StatusMatch has issued a stark warning to the industry of US$55bn worth of annual airlines ticket sales that are at risk as a result of backlash against an imminent frequent flyer downgrade tsunami that is about to occur.

Research from the StatusMatch travel tech platform shows that between 31st December 2022 and 30th June 2023, frequent flyer airline membership programmes will begin an unprecedented levels of downgrading / cancellation of status.

This will occur because airlines have been granting free extensions to frequent flyer status programs during Covid, but now with full planes and high prices, most airlines are ending the free extensions. With many members with status having not flown enough to maintain their current level, as a result they will be downgraded at the next status review.

StatusMatch estimates that there are 55 million ‘elite’ status members for airlines globally (more if you include hotels and other travel verticals), with just the top three US airlines holding 15m alone. Whilst based on conversations with major airlines it also estimates that over 15 million of those 55 million ‘elites’ will be downgraded or cancelled (even more than this if hotel loyalty programme databases are added) during H1 2023.

Our industry experience indicates that the top 5% of status members represent 30% of an airline’s bookings. Such members don’t shop around, they accept the price on the airline website – and so are less price sensitive, thereby contributing higher average fares – and they also represent high levels of repeat purchases.

Very importantly, industry accepted estimates show that 75% of these members have an airline cobranded credit card. Such cards have been a source of financial funding for major airlines through the pandemic as they have securitised the revenues from these sources to avoid bankruptcy.

On the basis that global airline revenue was worth US$600bn per year pre-Covid, and that 30% of airline revenues come from elite status flyers, that means they represent close to US$200bn in sales annually – and with around one third facing a downgrade or cancellation, that’s US$60-70bn on the line per year.
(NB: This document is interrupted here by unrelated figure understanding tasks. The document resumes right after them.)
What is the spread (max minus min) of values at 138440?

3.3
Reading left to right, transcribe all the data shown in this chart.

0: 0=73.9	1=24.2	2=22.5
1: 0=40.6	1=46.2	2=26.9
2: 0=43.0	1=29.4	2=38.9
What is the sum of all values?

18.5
Worryingly, a recent survey by StatusMatch showed that if downgraded, 51.6% of status members will try other airlines, and 34.6% will never fly with that airline again. Together that means that 86.2% of those clients who are about to be downgraded – spending US$60-70bn a year – are going to start looking for a new airline, representing potentially sales worth roughly US$55bn per year.

These status members holding cobranded credit cards have almost US$300bn in spend a year, worth over US$4bn in points income per year to loyalty programmes, adding further risk to airline ancillary revenues.
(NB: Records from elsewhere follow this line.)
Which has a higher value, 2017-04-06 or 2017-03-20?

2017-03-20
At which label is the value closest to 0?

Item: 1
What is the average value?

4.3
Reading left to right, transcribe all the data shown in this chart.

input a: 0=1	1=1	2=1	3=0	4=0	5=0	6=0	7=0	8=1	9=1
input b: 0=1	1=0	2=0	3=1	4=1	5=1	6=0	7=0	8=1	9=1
This has been a rather long time in the making and is what we’re calling the ‘status cliff’. Remarkably, lots of airlines are edging towards that precipice, either totally unaware or hoping they can defy the laws of ‘status gravity’. But as the stark results of our recent research survey of loyalty members showed, almost 90% of them will start flying with other airlines if their much-cherished status is removed.

We estimate that this downgrade tsunami will wipe out roughly US$55bn worth of annual sales for those doing the downgrading, but with so many high-value customers and airline revenue potentially moving, smart airlines will see this as a US$55bn opportunity to target the customers facing a downgrade and looking to switch their loyalty. There are likely to be some big winners and losers in the airline world over the coming year.
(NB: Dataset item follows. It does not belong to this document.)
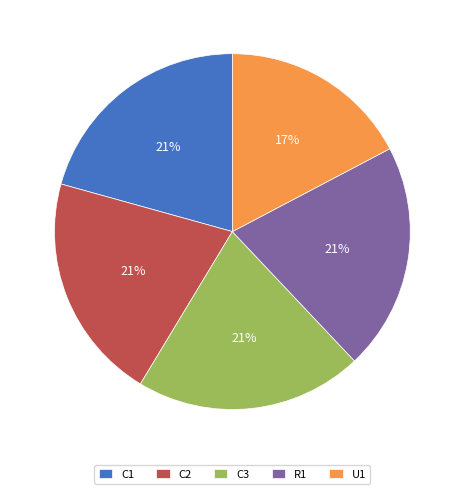

Which category has the smallest portion of the pie?

U1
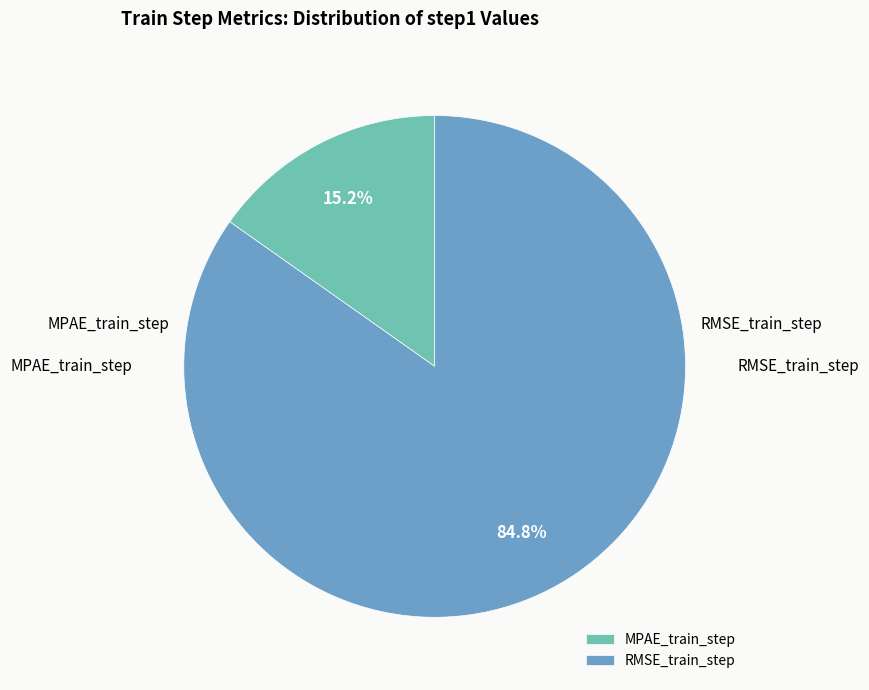

Is it true that MPAE_train_step is 26% of the pie?

False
Status is the most powerful incentive that a loyalty programme has at its disposal. The emotional or egotistical attachment a member has to it drives almost blind loyalty, so underestimate it at your peril.

Whilst defensive strategies may be too late now, consider reduced qualification requirements, if your loyalty system can do this; bonus status credits for flights taken including reward seats; and/or offering paid renewals.

For those considering acquisition strategies to gain market share-shift as a result of this, consider offering matching status to entice people over from your competitors, but make sure that your operations and technology can fulfil this quickly and efficiently.

About StatusMatch: StatusMatch is a travel tech platform that automates the process of transferring loyalty status between travel providers.